**EXERCISE DIRECTIONS:** Search each line of the data for the word "middle"; copy every line where it is found.

Entries taken from a collection
━━━━━━━━━━
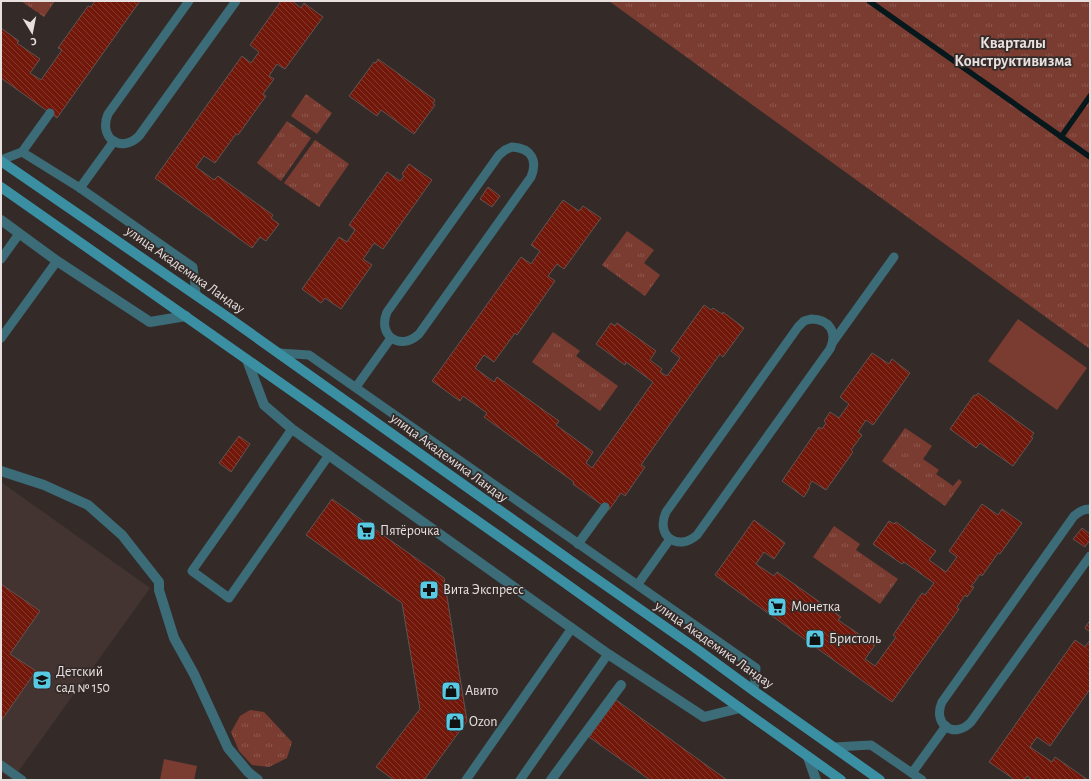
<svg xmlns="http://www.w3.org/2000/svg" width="1091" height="781" font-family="'Alegreya Sans',sans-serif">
<defs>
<pattern id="grass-tufts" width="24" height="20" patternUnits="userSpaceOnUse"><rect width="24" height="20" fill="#7a3c31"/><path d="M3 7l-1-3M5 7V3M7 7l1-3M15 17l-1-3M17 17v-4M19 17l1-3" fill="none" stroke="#8d584e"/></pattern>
<pattern id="building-back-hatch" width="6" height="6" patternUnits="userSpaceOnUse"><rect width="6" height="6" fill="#72180b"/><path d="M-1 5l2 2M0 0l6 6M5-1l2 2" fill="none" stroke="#86392e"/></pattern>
</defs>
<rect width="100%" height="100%" fill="#342b29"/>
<!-- built -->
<polygon fill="#433431" points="1,482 150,588 12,780 1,772"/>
<!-- grass -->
<g fill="url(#grass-tufts)">
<polygon points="21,1 55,1 44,17"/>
<polygon points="609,1 1090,1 1090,349"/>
<polygon points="306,94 332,113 317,134 291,116"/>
<polygon points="287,121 311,138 281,181 257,163"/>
<polygon points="315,140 349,164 319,207 284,183"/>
<polygon points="627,231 654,250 644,263 660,275 645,296 602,265"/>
<polygon points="553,332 580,351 576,356 618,386 600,411 532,362"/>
<polygon points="905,428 932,446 923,459 939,470 936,474 953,486 959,479 962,482 945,506 882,461"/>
<polygon points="834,526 860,544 856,550 898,579 880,604 813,557"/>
<polygon points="250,710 264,712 292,742 287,758 269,767 252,765 239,751 231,732 240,716"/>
</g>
<!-- pitch -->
<g fill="#7a3c31">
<polygon points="1018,319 1087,368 1057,410 988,361"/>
<polygon points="164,759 197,766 194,780 160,780"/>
</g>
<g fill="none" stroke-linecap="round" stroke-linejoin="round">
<!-- stream -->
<g stroke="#06181c" stroke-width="5.5">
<polyline points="869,1 1090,157"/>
<polyline points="1061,137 1090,96"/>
</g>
</g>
<!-- building -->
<g fill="url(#building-back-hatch)" stroke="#5e5351">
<polygon points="95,1 140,1 57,118 1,78 1,28 19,41 17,43 40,59 30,73 41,80 62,50 58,48 88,6 91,7"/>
<polygon points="281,1 292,1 301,8 304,3 323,17 285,69 277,64 269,76 274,79 263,94 266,96 238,135 236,134 215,163 204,156 196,167 214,180 218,176 273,215 271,218 279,224 266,241 260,237 252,248 155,178 242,56 251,63 259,52 250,45"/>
<polygon points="378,59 435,100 433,104 435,105 414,134 381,110 377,116 349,96 374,62 376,63"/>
<polygon points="409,164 432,180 383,249 374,243 366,255 363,259 372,265 341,309 325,298 321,303 302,289 339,237 347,242 355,230 349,225 387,172 400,181 404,176 402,174"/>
<polygon points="488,187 500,196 492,207 480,199"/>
<polygon points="563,200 579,211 583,206 601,218 564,269 557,264 548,276 555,281 517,335 515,333 494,362 484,355 475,368 494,382 497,377 559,421 556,425 593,452 586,463 592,468 653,382 626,362 625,365 596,344 611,323 615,326 617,323 656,351 650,360 662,369 660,372 667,376 680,358 671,351 704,305 711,310 713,308 722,314 723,312 744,328 723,357 720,354 675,417 641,465 645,467 625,496 621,493 609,510 573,484 574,482 484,417 487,413 463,396 460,401 432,381 521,257 531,264 540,251 531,245"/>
<polygon points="872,353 889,364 892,359 910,373 873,425 866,420 858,432 862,435 851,450 853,452 826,490 812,481 809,486 810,487 804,497 782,481 819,427 822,429 826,423 824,421 830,412 839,418 849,404 840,397"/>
<polygon points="978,393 1034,433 1031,437 1033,438 1013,466 980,443 976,448 950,429 974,395 976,396"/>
<polygon points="239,436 250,444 231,472 219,463"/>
<polygon points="332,499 444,578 467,721 424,780 394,780 376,767 420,709 402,603 306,535"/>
<polygon points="982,504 998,515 1002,509 1022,523 1000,554 998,553 982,576 980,574 974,583 971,586 974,587 967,597 965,595 957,607 959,609 892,702 715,575 754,520 785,543 774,559 764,552 756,564 774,576 777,572 841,617 838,620 875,645 865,659 875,666 896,637 893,635 922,593 925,595 934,583 904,562 902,564 873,544 889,521 894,524 896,522 936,551 929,560 946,572 957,557 949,551"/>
<polygon points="1082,528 1090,534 1090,540 1085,547 1073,539"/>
<polygon points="1,584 40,611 10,654 36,671 1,721"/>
<polygon points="1090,620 1090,632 1085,628"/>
<polygon points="1075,640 1085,647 1090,640 1090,689 1050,746 1037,737 1030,747 1052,762 1055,757 1088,780 1032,780 1027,776 1024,780 1015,780 989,762"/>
<polygon points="616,700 727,780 650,780 589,737"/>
</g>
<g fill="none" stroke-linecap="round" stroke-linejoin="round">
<!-- lane -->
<g stroke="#3b6c78" stroke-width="9">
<path d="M189 1 108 114C98 138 121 154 139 136L236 1"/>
<path d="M512 147C531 148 538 160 531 177L419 334C400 352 377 335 387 312L499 155 505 150Z"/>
<polyline points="22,152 50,113"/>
<polyline points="1,160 22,152 80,188 193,267 196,294"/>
<polyline points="80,188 114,141"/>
<polyline points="1,259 19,234"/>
<path d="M811 319C829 319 838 332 830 349L697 535C678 552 655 536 666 512L798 327 804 321Z"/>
<polyline points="1,338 57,261"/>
<polyline points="833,342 894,257"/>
<polyline points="279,353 309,355 756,668 754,691"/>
<polyline points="356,387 391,338"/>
<polyline points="292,429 192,571 229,598 329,455"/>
<path d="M1090 509C1083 509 1079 512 1074 516L942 702C932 724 954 740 971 722L1090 556"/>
<polyline points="578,544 605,507"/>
<polyline points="638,584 670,539"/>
<polyline points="834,747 871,745 922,780"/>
<polyline points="1,765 22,780"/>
<polyline points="912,773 946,726"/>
<polyline points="466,780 572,628"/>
<polyline points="520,780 608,654"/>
</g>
<!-- street -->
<g stroke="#3b6c78" stroke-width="10">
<polyline points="1,220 57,261 150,322 186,316"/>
<polyline points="247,360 264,405 292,429 608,654 704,717 740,708"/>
<polyline points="1,471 44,485 88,505 122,535 159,582 159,590 174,638 194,674 228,748 248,772 258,780"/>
<polyline points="808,757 816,780"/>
<polyline points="551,780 621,685"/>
</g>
<!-- secondary -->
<g stroke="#3a8fa3" stroke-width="10">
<polyline points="1,161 229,318 578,566 694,647 754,691 880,780"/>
<polyline points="1,187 530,558 841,780"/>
</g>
</g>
<!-- icons -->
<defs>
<g id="supermarket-square" transform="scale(1)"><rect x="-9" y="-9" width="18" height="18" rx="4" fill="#58c9e3" stroke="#342b29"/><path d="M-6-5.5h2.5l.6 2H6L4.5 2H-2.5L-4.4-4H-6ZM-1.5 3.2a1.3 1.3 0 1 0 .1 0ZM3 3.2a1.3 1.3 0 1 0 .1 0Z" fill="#111"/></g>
<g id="pharmacy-square" transform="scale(1)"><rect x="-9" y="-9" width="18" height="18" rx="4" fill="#58c9e3" stroke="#342b29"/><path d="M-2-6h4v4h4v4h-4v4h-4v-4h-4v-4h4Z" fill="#111"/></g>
<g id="shop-square" transform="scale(1)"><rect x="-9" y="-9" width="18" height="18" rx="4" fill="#58c9e3" stroke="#342b29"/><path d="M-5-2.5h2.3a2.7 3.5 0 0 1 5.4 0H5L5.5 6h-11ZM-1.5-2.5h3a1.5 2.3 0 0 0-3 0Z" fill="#111"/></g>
<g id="school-square" transform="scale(1)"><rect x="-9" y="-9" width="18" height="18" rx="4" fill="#58c9e3" stroke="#342b29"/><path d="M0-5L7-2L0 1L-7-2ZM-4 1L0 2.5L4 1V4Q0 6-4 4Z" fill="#111"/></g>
</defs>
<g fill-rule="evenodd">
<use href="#supermarket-square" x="366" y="531"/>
<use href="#pharmacy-square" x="429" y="590"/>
<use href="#supermarket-square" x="777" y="607"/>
<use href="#shop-square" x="815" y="639"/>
<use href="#school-square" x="42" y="680"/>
<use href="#shop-square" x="451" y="691"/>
<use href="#shop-square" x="455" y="722"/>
</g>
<g text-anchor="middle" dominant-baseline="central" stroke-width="3.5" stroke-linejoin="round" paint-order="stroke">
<!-- street labels -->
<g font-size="14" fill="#e7e0df" stroke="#342b29">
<text transform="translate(185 270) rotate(35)">улица Академика Ландау</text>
<text transform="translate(449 458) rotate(36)">улица Академика Ландау</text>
<text transform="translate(714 645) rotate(35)">улица Академика Ландау</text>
</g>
<!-- poi labels -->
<g font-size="14" fill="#e7e0df" stroke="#342b29" text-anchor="start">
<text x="380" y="531">Пятёрочка</text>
<text x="443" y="590">Вита Экспресс</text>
<text x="791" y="607">Монетка</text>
<text x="829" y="639">Бристоль</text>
<text x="56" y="672">Детский<tspan x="56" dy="16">сад № 150</tspan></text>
<text x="465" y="691">Авито</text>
<text x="469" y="722">Ozon</text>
</g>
<!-- quarter labels -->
<g font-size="16" font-weight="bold" fill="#e7e0df" stroke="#342b29">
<text x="1013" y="43">Кварталы<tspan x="1013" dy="18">Конструктивизма</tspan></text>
</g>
</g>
<!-- border -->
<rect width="1091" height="781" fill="none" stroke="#e7e0df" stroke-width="4"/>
<!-- north arrow -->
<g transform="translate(32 32) rotate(170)" stroke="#342b29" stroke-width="3" paint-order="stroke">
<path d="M0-3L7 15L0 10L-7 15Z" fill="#e7e0df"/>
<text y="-6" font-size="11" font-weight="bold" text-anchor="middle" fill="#e7e0df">С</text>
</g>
</svg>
━━━━━━━━━━
**RESULT FOR THIS TASK:**
<g text-anchor="middle" dominant-baseline="central" stroke-width="3.5" stroke-linejoin="round" paint-order="stroke">
<text y="-6" font-size="11" font-weight="bold" text-anchor="middle" fill="#e7e0df">С</text>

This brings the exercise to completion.